Utusan Malaysia dipanggil oleh AS karena sikap Israel

4
0


Departemen Luar Negeri AS memanggil duta besar Malaysia di Washington untuk menjelaskan sikap Kuala Lumpur terhadap Israel, kantor berita resmi Bernama melaporkan.

Menteri Luar Negeri Mohamad Hasan mengatakan Duta Besar Muhammad Shahrul Ikram Yaakob mengatakan kepada Departemen Luar Negeri bahwa kebijakan lama negara tersebut untuk tidak mengakui Israel bukanlah hal baru.

“Ini selalu menjadi kebijakan Malaysia. Kebijakan imigrasi kami tidak mengakui Negara Israel atau rezim Zionis. Ini sudah menjadi posisi kami sejak lama,” ujarnya.
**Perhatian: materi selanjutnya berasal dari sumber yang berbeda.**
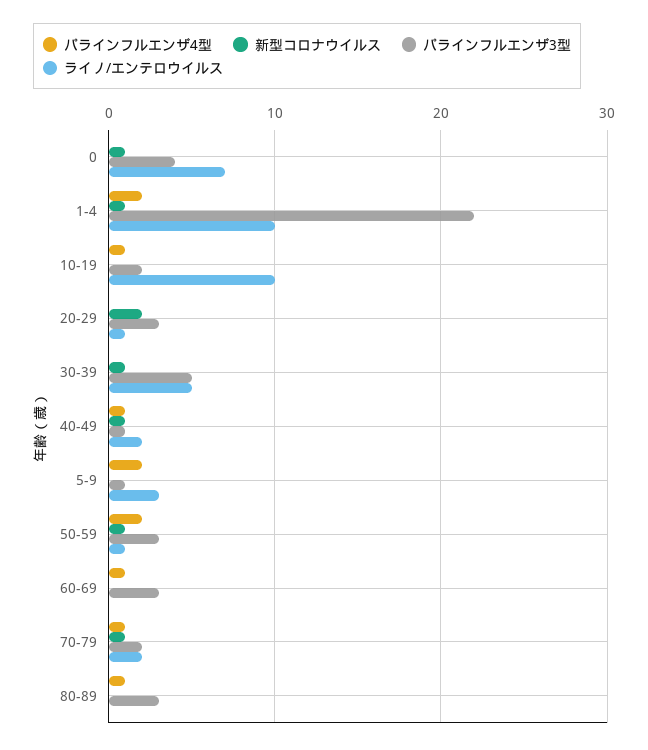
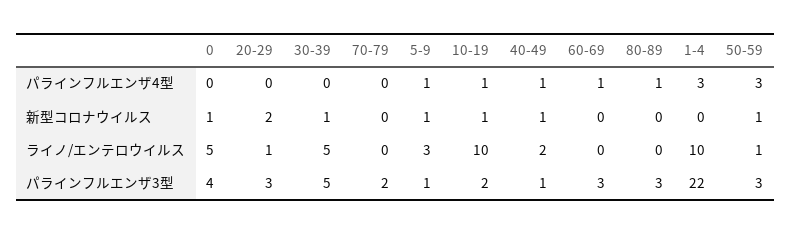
  {
    "パラインフルエンザ4型": {
      "0": 0,
-     "1-4": 2,
+     "1-4": 3,
      "10-19": 1,
      "20-29": 0,
      "30-39": 0,
      "40-49": 1,
-     "5-9": 2,
+     "5-9": 1,
-     "50-59": 2,
+     "50-59": 3,
      "60-69": 1,
-     "70-79": 1,
+     "70-79": 0,
      "80-89": 1
    },
    "新型コロナウイルス": {
      "0": 1,
-     "1-4": 1,
+     "1-4": 0,
-     "10-19": 0,
+     "10-19": 1,
      "20-29": 2,
      "30-39": 1,
      "40-49": 1,
-     "5-9": 0,
+     "5-9": 1,
      "50-59": 1,
      "60-69": 0,
-     "70-79": 1,
+     "70-79": 0,
      "80-89": 0
    },
    "パラインフルエンザ3型": {
      "0": 4,
      "1-4": 22,
      "10-19": 2,
      "20-29": 3,
      "30-39": 5,
      "40-49": 1,
      "5-9": 1,
      "50-59": 3,
      "60-69": 3,
      "70-79": 2,
      "80-89": 3
    },
    "ライノ/エンテロウイルス": {
-     "0": 7,
+     "0": 5,
      "1-4": 10,
      "10-19": 10,
      "20-29": 1,
      "30-39": 5,
      "40-49": 2,
      "5-9": 3,
      "50-59": 1,
      "60-69": 0,
-     "70-79": 2,
+     "70-79": 0,
      "80-89": 0
    }
  }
“Ada seseorang dengan kewarganegaraan ganda Amerika dan Israel yang memasuki Malaysia menggunakan paspor Amerika. Namun, pemeriksaan selanjutnya mengungkapkan bahwa dia juga memiliki kewarganegaraan Israel, dan kami memintanya untuk pergi.”

Hal ini menyusul pengumuman Perdana Menteri Malaysia Anwar Ibrahim pekan lalu bahwa pihak berwenang akan mendeportasi semua warga negara Israel yang ditemukan di negara tersebut.

Kementerian Dalam Negeri Malaysia telah meluncurkan penyelidikan terhadap proyek yang disebut Network School setelah pengguna media sosial menuduh bahwa beberapa peserta adalah warga negara Israel dengan kewarganegaraan ganda dan memasuki Malaysia menggunakan paspor dari negara lain – yang melanggar undang-undang imigrasi Kuala Lumpur.